Where the records below have a line with "major", that line is to be copied.
*** Excerpted data ***
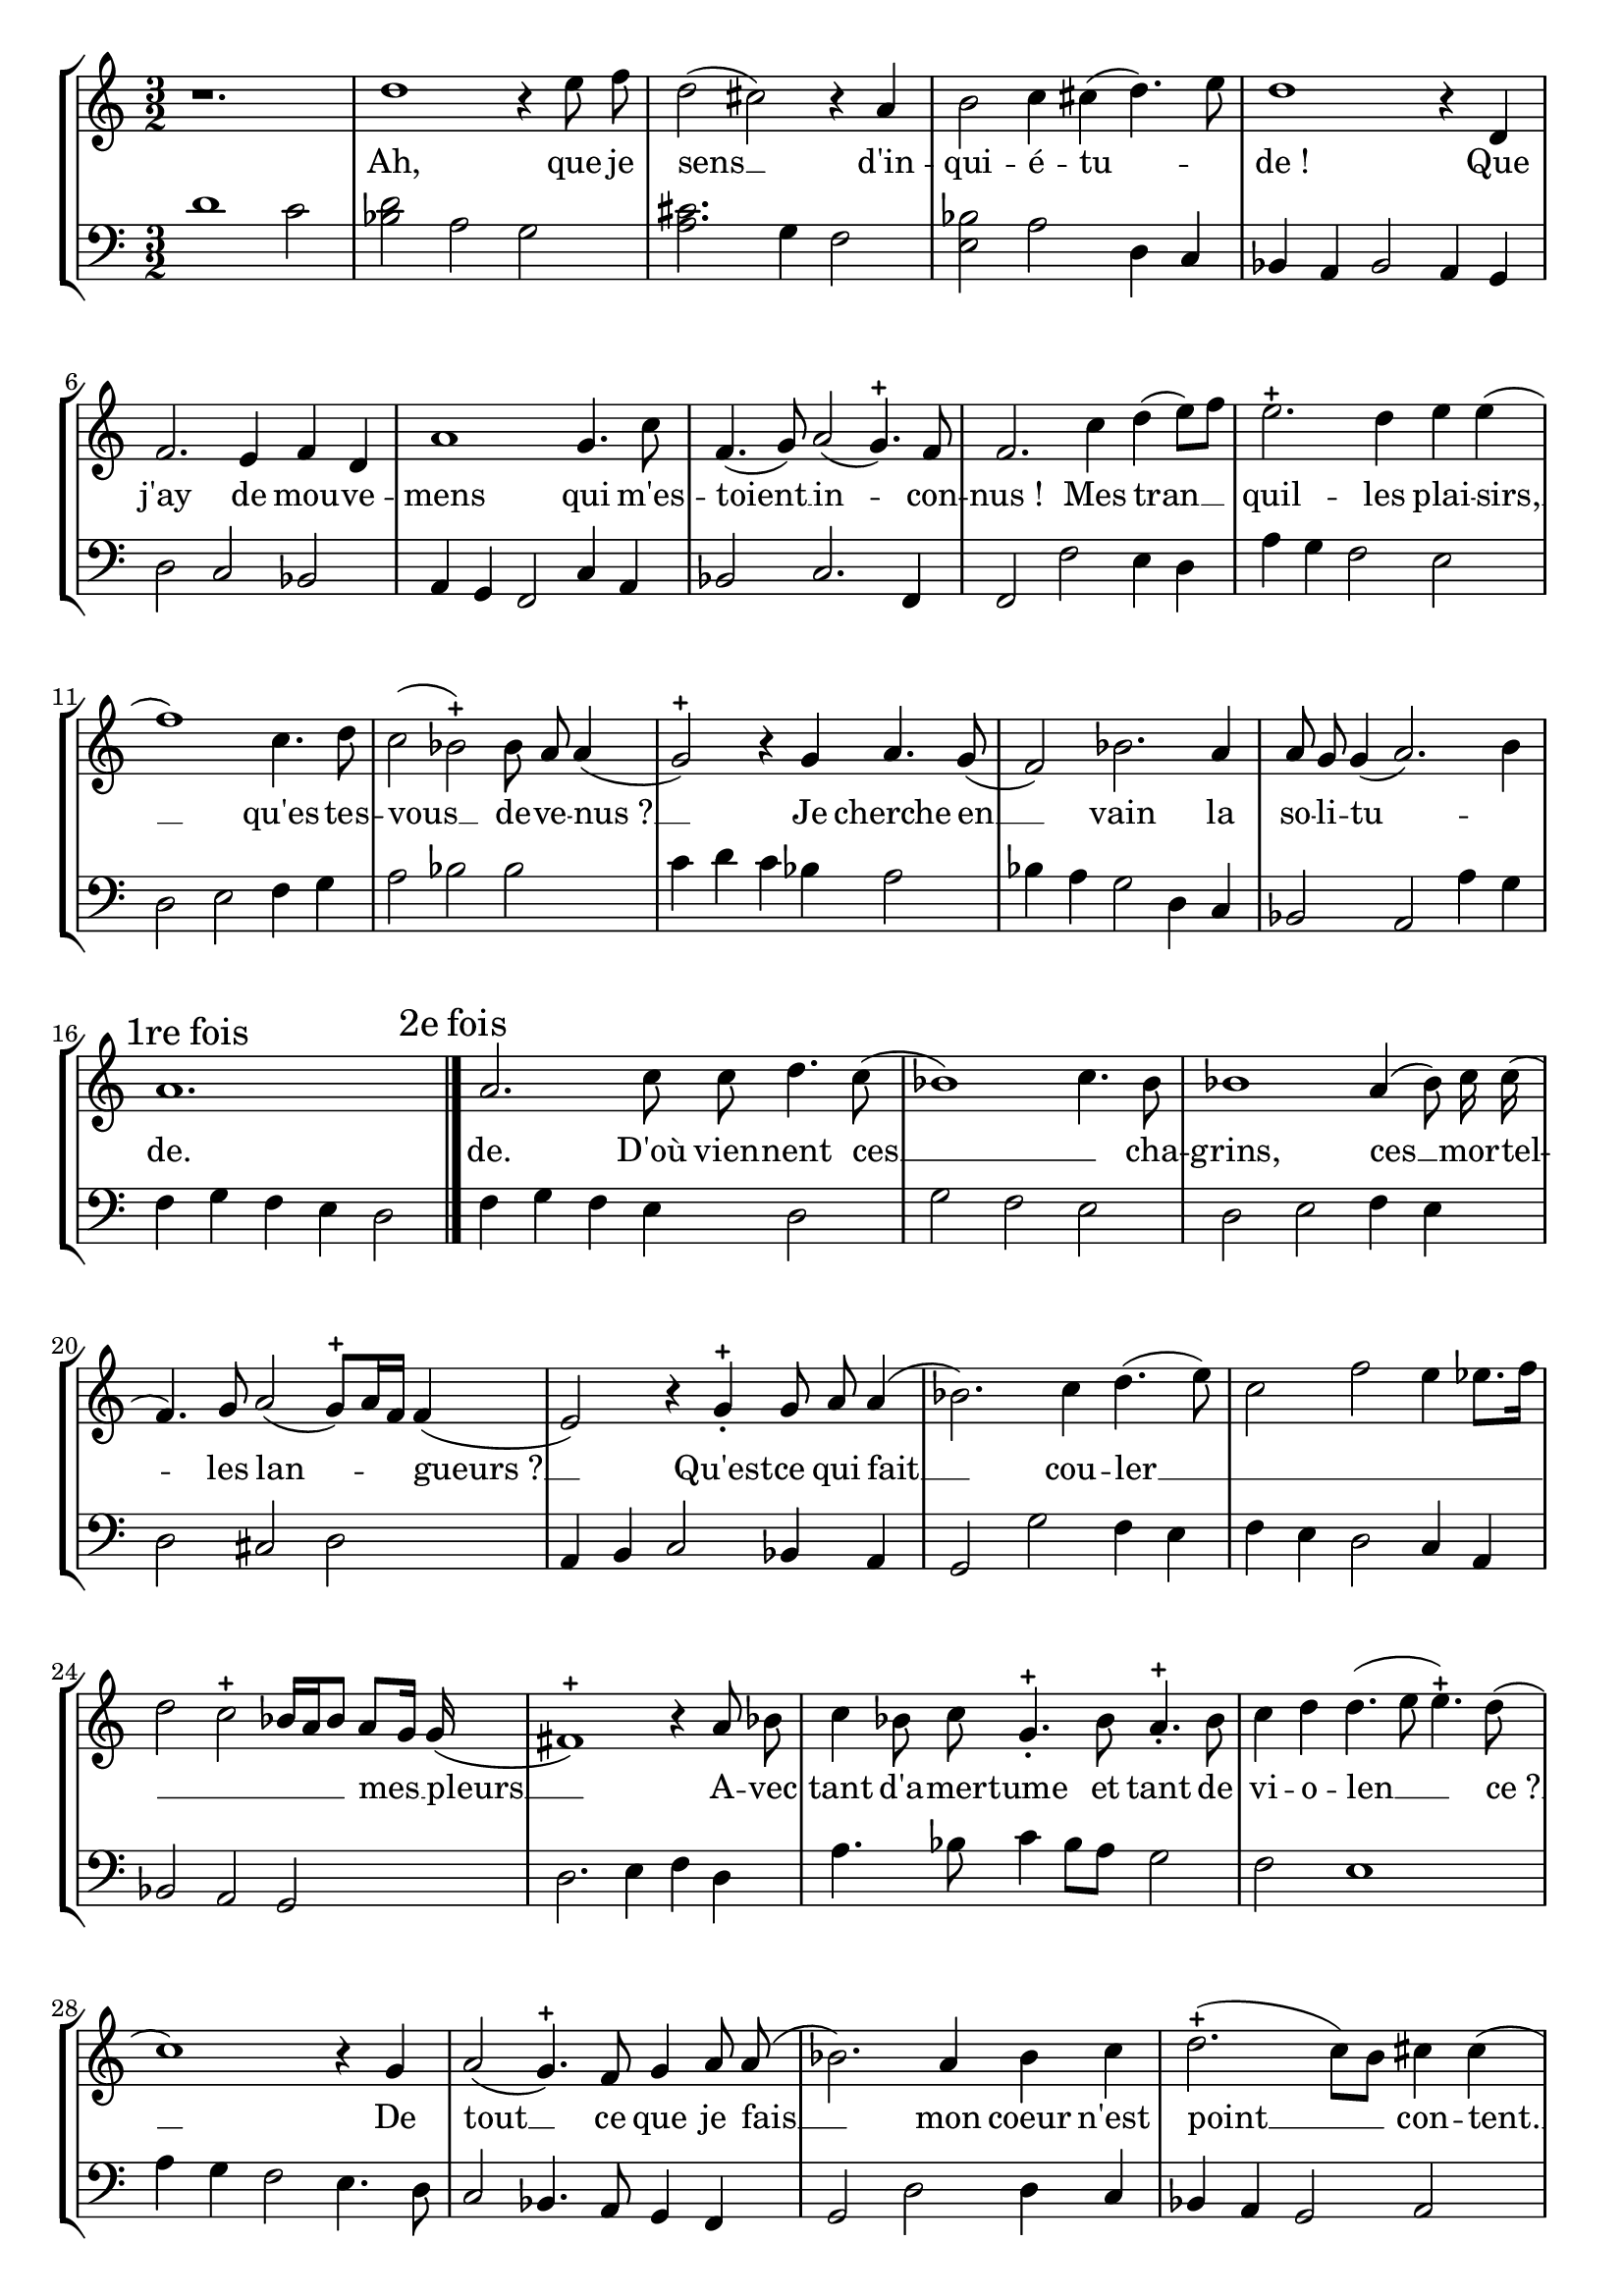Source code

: \version "2.12.0" 
\paper {
  indent = 0\mm  
 page-top-space = 20\mm  
 top-margin = 5\mm  
 head-separation = 0\mm } 

PartPOne =  { \autoBeamOff   \clef "treble"   \key c \major   \time 3/2 
% Measure 1
r1.\bar "|" 	
% Measure 2
d''1	r4	e''8	f''8\bar "|" 	
% Measure 3
d''2(	cis''2)	r4	a'4\bar "|" 	
% Measure 4
b'2	c''4	cis''4(	d''4.)	e''8\bar "|" 	
% Measure 5
d''1	r4	d'4\bar "|" 	
% Measure 6
f'2.	e'4	f'4	d'4\bar "|" 	
% Measure 7
a'1	g'4.	c''8\bar "|" 	
% Measure 8
f'4.(	g'8)	a'2(	g'4.) -+ 	f'8\bar "|" 	
% Measure 9
f'2.	c''4	d''4(	e''8[)	f''8]\bar "|" 	
% Measure 10
e''2. -+ 	d''4	e''4	e''4(\bar "|" 	
% Measure 11
f''1)	c''4.	d''8\bar "|" 	
% Measure 12
c''2(	bes'2) -+ 	bes'8	a'8	a'4(\bar "|" 	
% Measure 13
g'2) -+ 	r4	g'4	a'4.	g'8(\bar "|" 	
% Measure 14
f'2)	bes'2.	a'4\bar "|" 	
% Measure 15
a'8	g'8	g'4(	a'2.)	b'4\mark \markup {  {1re fois} }\bar "|" 	
% Measure 16
a'1.\mark \markup {  {2e fois} }\bar "|." 	
% Measure 17
a'2.	c''8	c''8	d''4.	c''8(\bar "|" 	
% Measure 18
bes'1)	c''4.	bes'8\bar "|" 	
% Measure 19
bes'1	a'4(	bes'8)	c''16	c''16(\bar "|" 	
% Measure 20
f'4.)	g'8	a'2(	g'8[) -+ 	a'16	f'16]	f'4(\bar "|" 	
% Measure 21
e'2)	r4	g'4 -+  _.   _. 	g'8	a'8	a'4(\bar "|" 	
% Measure 22
bes'2.)	c''4	d''4.(	e''8)\bar "|" 	
% Measure 23
c''2	f''2	e''4	ees''8.[	f''16]\bar "|" 	
% Measure 24
d''2	c''2 -+ 	bes'16[	a'16	bes'8]	a'8[	g'16]	g'16(\bar "|" 	
% Measure 25
fis'1) -+ 	r4	a'8	bes'8\bar "|" 	
% Measure 26
c''4	bes'8	c''8	g'4. -+  _.   _.   _. 	bes'8	a'4. -+  _.   _.   _. 	bes'8\bar "|" 	
% Measure 27
c''4	d''4	d''4.(	e''8	e''4.) -+ 	d''8(\bar "|" 	
% Measure 28
c''1)	r4	g'4\bar "|" 	
% Measure 29
a'2(	g'4.) -+ 	f'8	g'4	a'8	a'8(\bar "|" 	
% Measure 30
bes'2.)	a'4	bes'4	c''4\bar "|" 	
% Measure 31
d''2.( -+ 	c''8[)	b'8]	cis''4	cis''4(\bar "|" 	
% Measure 32
d''2)	f''2.(	e''8)	e''8(\bar "|" 	
% Measure 33
d''4.) -+ 	d''8	g''4.	d''8	d''4.(	e''8)\bar "|" 	
% Measure 34
f''2 -+ 	r4	c''4	bes'4.	a'8\bar "|" 	
% Measure 35
  \time 2/2 a'2(	g'4.) -+ 	c''8\bar "|" 	
% Measure 36
  \time 3/2 f'1	r4	bes'8.[	c''16]\bar "|" 	
% Measure 37
bes'2.	d''4	a'4. -+ 	a'8\bar "|" 	
% Measure 38
a'4	b'8	b'8(	c''2)	r4	f''8	d''8\bar "|" 	
% Measure 39
g''2	e''2. -+ 	e''4\bar "|" 	
% Measure 40
f''4.(	g''8)	f''2.(	e''4)\bar "|" 	
% Measure 41
e''4.(	f''8)	e''2	r4	f''4\bar "|" 	
% Measure 42
d''4. -+ 	d''8	d''2.(	c''8)	d''8\bar "|" 	
% Measure 43
b'2 -+ 	e''8[	b'8	c''8	d''8]	e''8[	cis''8]	d''4\bar "|" 	
% Measure 44
d''2.(	e''4)	e''4. -+ 	d''8\bar "|" 	
% Measure 45
d''1.\bar "|." 	  
 }
LyricsPartPOneOne =  \lyricmode { 
 "Ah,"  "que" "je" "sens"__   _  "d'in" -- "qui" -- "é" -- "tu" --  _  _ "de !" 
 "Que" "j'ay" "de" "mou" -- "ve" -- "mens" "qui" "m'es" -- "toient"__   _ "in" --  _ "con" -- "nus !" 
"Mes" "tran"__   _  _ "quil" -- "les" "plai" -- "sirs,"__   _ "qu'es" -- "tes" -- "vous"__   _ "de" -- "ve" -- 
"nus ?"__   _  "Je" "cherche" "en"__   _ "vain" "la" "so" -- "li" -- "tu" --  _  _ "de." 
"de." "D'où" "vien" -- "nent" "ces"__   _  _ "cha" -- "grins," "ces"__   _ "mor" -- "tel" --  _ "les" 
"lan" --  _  _  _ "gueurs ?"__   _  "Qu'est" -- "ce" "qui" "fait"__   _ "cou" -- "ler"__   _ 
 _  _  _  _  _  _  _  _  _  _ "mes"__   _ "pleurs"__   _  
"A" -- "vec" "tant" "d'a" -- "mer" -- "tume" "et" "tant" "de" "vi" -- "o" -- "len"__   _  _ "ce ?"__  
 _  "De" "tout"__   _ "ce" "que" "je" "fais"__   _ "mon" "coeur" "n'est" "point"__   _ 
 _ "con" -- "tent."__   _ "Hé" --  _ "las!"__   _ "cru" -- "el" "A" -- "mour"__   _  _  
"que" "je" "mé" -- "pri" -- "sois"__   _ "tant,"  "Ces"__   _ "maux" "ne" "sont" -- "ils" "point" 
"l'ef" -- "fet"__   _  "de" "ta" "van" -- "gean" -- "ce," "ces"__   _ "maux,"__   _ "ces"__   _ 
"maux"  "ne" "sont" -- "ils" "point"__   _ "l'ef" -- "fet" "de"__   _  _  _ "ta"__   _ 
"van" -- "gean"__   _  _  _ "ce ?"  } 

PartPTwo =  { \autoBeamOff   \clef "bass"   \key c \major   \time 3/2 
% Measure 1
d'1	c'2\bar "|" 	
% Measure 2
<bes d'>2	a2	g2\bar "|" 	
% Measure 3
<a cis'>2.	g4	f2\bar "|" 	
% Measure 4
<e bes>2	a2	d4	c4\bar "|" 	
% Measure 5
bes,4	a,4	bes,2	a,4	g,4\bar "|" 	
% Measure 6
d2	c2	bes,2\bar "|" 	
% Measure 7
a,4	g,4	f,2	c4	a,4\bar "|" 	
% Measure 8
bes,2	c2.	f,4\bar "|" 	
% Measure 9
f,2	f2	e4	d4\bar "|" 	
% Measure 10
a4	g4	f2	e2\bar "|" 	
% Measure 11
d2	e2	f4	g4\bar "|" 	
% Measure 12
a2	bes2	bes2\bar "|" 	
% Measure 13
c'4	d'4	c'4	bes4	a2\bar "|" 	
% Measure 14
bes4	a4	g2	d4	c4\bar "|" 	
% Measure 15
bes,2	a,2	a4	g4\bar "|" 	
% Measure 16
f4	g4	f4	e4	d2\bar "|." 	
% Measure 17
f4	g4	f4	e4	d2\bar "|" 	
% Measure 18
g2	f2	e2\bar "|" 	
% Measure 19
d2	e2	f4	e4\bar "|" 	
% Measure 20
d2	cis2	d2\bar "|" 	
% Measure 21
a,4	b,4	c2	bes,4	a,4\bar "|" 	
% Measure 22
g,2	g2	f4	e4\bar "|" 	
% Measure 23
f4	e4	d2	c4	a,4\bar "|" 	
% Measure 24
bes,2	a,2	g,2\bar "|" 	
% Measure 25
d2.	e4	f4	d4\bar "|" 	
% Measure 26
a4.	bes8	c'4	bes8[	a8]	g2\bar "|" 	
% Measure 27
f2	e1\bar "|" 	
% Measure 28
a4	g4	f2	e4.	d8\bar "|" 	
% Measure 29
c2	bes,4.	a,8	g,4	f,4\bar "|" 	
% Measure 30
g,2	d2	d4	c4\bar "|" 	
% Measure 31
bes,4	a,4	g,2	a,2\bar "|" 	
% Measure 32
d2	d'2	a2\bar "|" 	
% Measure 33
bes4	a4	g4	a4	bes4	g4\bar "|" 	
% Measure 34
c'2	c4.	d8	e2\bar "|" 	
% Measure 35
  \time 2/2 f2	c8[	bes,8]	a,4\bar "|" 	
% Measure 36
  \time 3/2 bes,2	a,2	g,2\bar "|" 	
% Measure 37
g2	d2	d4	e4\bar "|" 	
% Measure 38
f4	d4	a4	f4	bes4	a4\bar "|" 	
% Measure 39
g4	g4	c'2	c'4	bes4\bar "|" 	
% Measure 40
a2	bes2	a2\bar "|" 	
% Measure 41
g1	a2\bar "|" 	
% Measure 42
fis2	g2	d2\bar "|" 	
% Measure 43
g4	f4	e2	a2\bar "|" 	
% Measure 44
d2	a,2.	d4\bar "|" 	
% Measure 45
d1.\bar "|." 	  
 }

 \score   
{  <<
  	\new StaffGroup    
	\with { 
	} 
	{ <<
  		\new Staff    
		\with {
		 instrumentName = #"" 
		 midiInstrument = #"Bright Acoustic Piano" 
		 melismaBusyProperties = #'()  
		} 
		{ <<
 		\new Voice = "PartPOne" { \PartPOne }  
 		 \new Lyrics \lyricsto "PartPOne" { \set includeGraceNotes = ##t
			 \LyricsPartPOneOne }
 
 
		>>   } 
 		\new Staff    
		\with {
		 instrumentName = #"" 
		 midiInstrument = #"Bright Acoustic Piano" 
		 melismaBusyProperties = #'()  
		} 
		{ <<
 		\new Voice = "PartPTwo" { \PartPTwo }   
 
		>>   } 
 
	>>   } 
  >>  
 \layout { 
	 	\context {
	     \Score
		skipBars = ##t
 
	}
	\context {
	     \Staff
 
	}
	\context {
	     \Lyrics
 
	}
 
} 
 \midi{} 
 }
*** End of Excerpted data ***
● **Solution to the exercise**:
PartPOne =  { \autoBeamOff   \clef "treble"   \key c \major   \time 3/2 
PartPTwo =  { \autoBeamOff   \clef "bass"   \key c \major   \time 3/2 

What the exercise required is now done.